Walking out hospital thoughts swirled around my head, but something was off. It felt like I had an understanding of everyone the I walked past. Shaking my head, I just went back into the Packhouse to get my baby and go to sleep.

Glancing back, I didn't see Harrison behind me like I hoped that he would. Shaking my head, I run through the woods until I got to the Packhouse. As time went by, I felt a major headache coming on as I walked to the pack house. The walk through the woods was creepy at first but I got used to it.

The walk was about twenty minutes and the only thing I saw of the pack house was the shape because all of the lights were off. Shaking my head, Into the clearing to be shot by a headache.

Shaking my head, I walk through the grass only to lose my balance and fell on the floor. Taking a deep breath, I tried to stand up but the room start to spin before I fell into a dark abyss.

I don't know how much time passed but I felt myself moving through the darkness, not sure where I was going and since I couldn't see anything, I just looked at what I could assume was the ground. I wasn't afraid though I felt a sense of peace fall over my being while I waked towards what could be my doom. I walked for what felt like forever before I saw a light.

It wasn't the bright light at the end of the tunnel, not even close.

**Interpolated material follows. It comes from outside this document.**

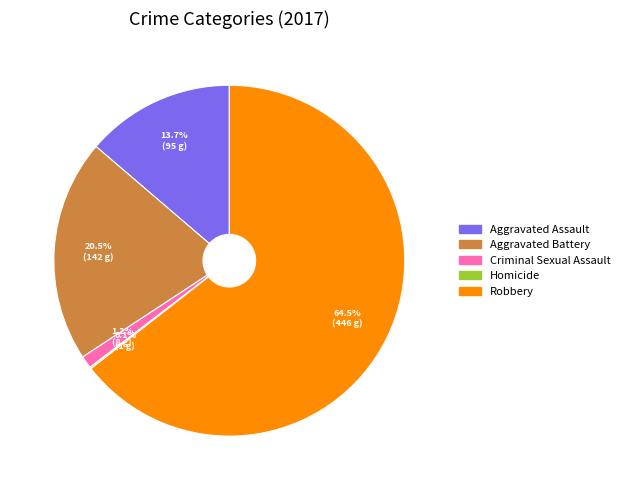

How much of the chart is everything except Aggravated Assault?

86.3%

This light was golden a dim gold light that somehow called to me. Lifting my head, I walked towards it. The light wasn't really coming from anywhere but the closer I got it started to spread to everywhere.

When I got to the center of the golden light there was a chair no not a chair a throne. It was Gold with diamonds and fine jewels and this throne was absolutely stunning and in just called out to me.

So, I did what mad since, I sat in it and when I did that, I felt this surge of power flow through my body as my eyes twitched Sitting in that chair made me feel whole and before I knew it I was surrounded by white lights and beeping. My throne was gone and replaced with a hospital bed and the only thing that was still there was that feeling of power.

"Thank Goddess bay you're okay." Harrison said standing up holding Andreas. He went out to call a nurse or doctor.

Nobody had to tell me anymore I could feel it, my eyes were blue closing my eyes I felt them change back. Harrison came back in liking concerned and my baby was squirming and crying in his arms.

"Give me my baby." I said reaching out my arms. Nodding his head, he placed Andreas in my arms and I gave him a squeeze. Looking over I see that Harrison have bags under his eyes and look completely exhausted.

"You were out for three weeks. What happened out there after you left the hospital?" I just continue to rock my baby. I was out for three weeks, it surely didn't feel like it.

"Are you going to answer me Athena?" I wasn't interested in talking to him. I know that he wants to make things right but, a part of me was scared that I was going to get hurt like I have been so many times.

"Maybe we should take a break Harrison. I don't think I can do this anymore. At least right now?" I couldn't look at him but, in a way, I couldn't take my eyes off what we created. Looking over at him all I can see is the pain in his eyes and the unshed tears. This had hurt him and to hurt him hurt me. But then I thought about all the times he hurt me, and my feelings and he didn't seem bothered.

"I'm sorry that I hurt you Athena, I just want you to know that I wasn't myself. But if us not being together makes you happy than I will give you your space." He whispered. His eyes weld with tears and it took everything in me not to wipe them away.

"I will be staying in the pack house for now since I lost my place in LA and Hera moved with Stephan, Andreas can live with both of us back and forth. His birthday is in what two months and we can give a pack party if you would like." He didn't say anything just nodded his head looking at his lap.

"" I'll go get the doctor and give you some time." He said walking out of the hospital room. I wanted to tell him I didn't mean it but I did and I need time. Andreas was looking at me with those eyes and I knew that maybe I was being selfish but I needed this time.